It is unrealistic to expect that the march of reform will proceed without incident. Yes, both the state and the city have come a long way in recent years on a host of issues, ranging from tax policy to education reform. Mayors and governors understand that it is no longer acceptable to rely on tax hikes to pay for wasteful spending practices. That’s all good.
Every now and again, though, we’re reminded of the kinds of policies that earned the city and state a deserved reputation as a difficult place to do business.
The City Council this week is expected to pass a bill that will require developers to pay higher labor costs on projects that receive more than $1 million in subsidies. It’s called a “prevailing wage” bill, and it is nothing less than a sop to private-sector unions that have made this bill a top priority. Workers may receive as much double or even triple the current minimum wage of $7.25 an hour on most subsidized projects.
The bill grew out of the so-called “living wage” movement, which sought to mandate enormous increases in labor costs on projects receiving government subsidies. “Living wage” bills have been passed in several municipalities throughout the nation.
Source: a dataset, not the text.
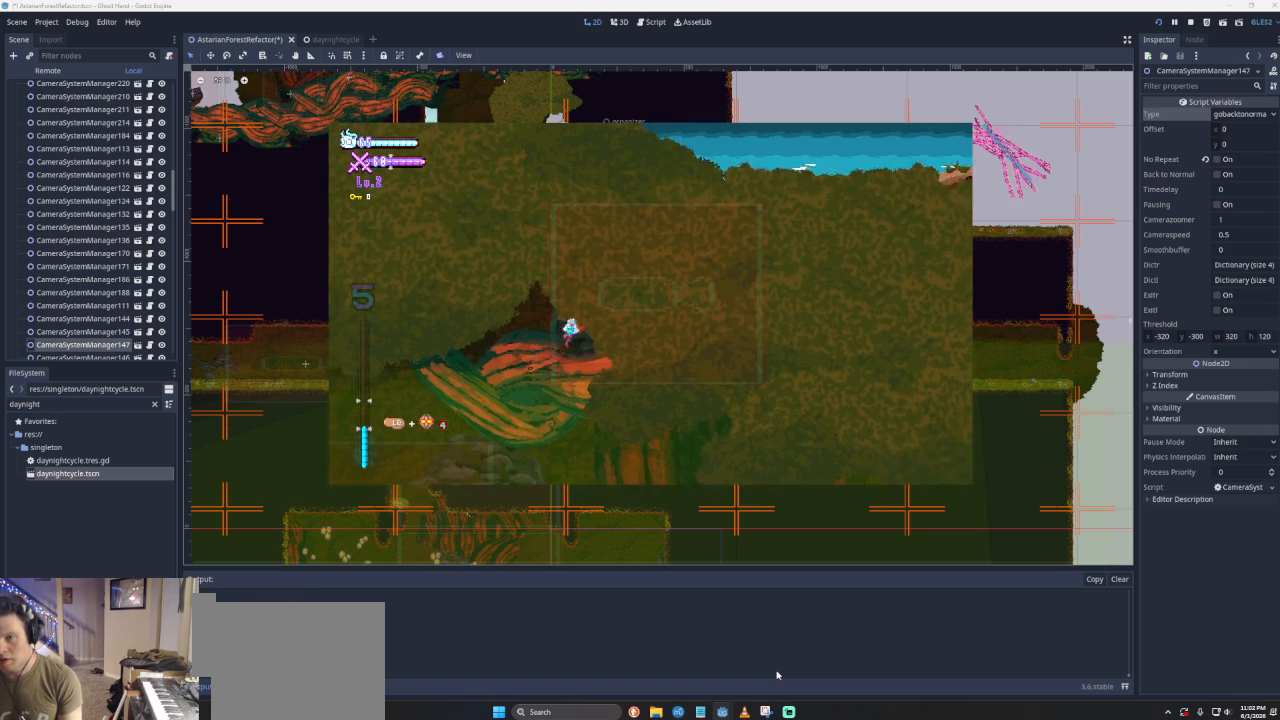
{"buttons": ["CROSS"], "left_stick": "right", "events": [[233, "left_stick", "right"], [467, "CROSS", "down"]]}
Fortunately, the movement sputtered when it came to New York.
The “prevailing wage” bill is a compromise, but while it is better than the “living wage” mandate, it still reeks of improper government interference in the free market. What’s more, it represents a political straddle on the part of Council Speaker Christine Quinn, who wants to be mayor and figures that she needs the support of the city’s politically potent unions. She could have killed this bill. Instead, she sought to please both sides, and likely will please nobody.
Albany and City Hall are both trying to climb out of fiscal holes created by politicians who simply couldn’t say no to special interests. Mayor Bloomberg and his predecessor, Rudolph Giuliani, have created a new template for governance in the city, while Governor Cuomo seems intent on doing the same at the state level.
The trouble is that the old politics of special-interest payoffs has not disappeared, even if it has been discredited. Old paradigms never die. They don’t even fade away. They go into hiding, lurking in the shadows until they attach themselves to somebody willing to cut a deal in exchange for high office.
Speaker Quinn has shown herself all too ready to make a deal rather than make a decision. We don’t need and can no longer afford that kind of “leadership.”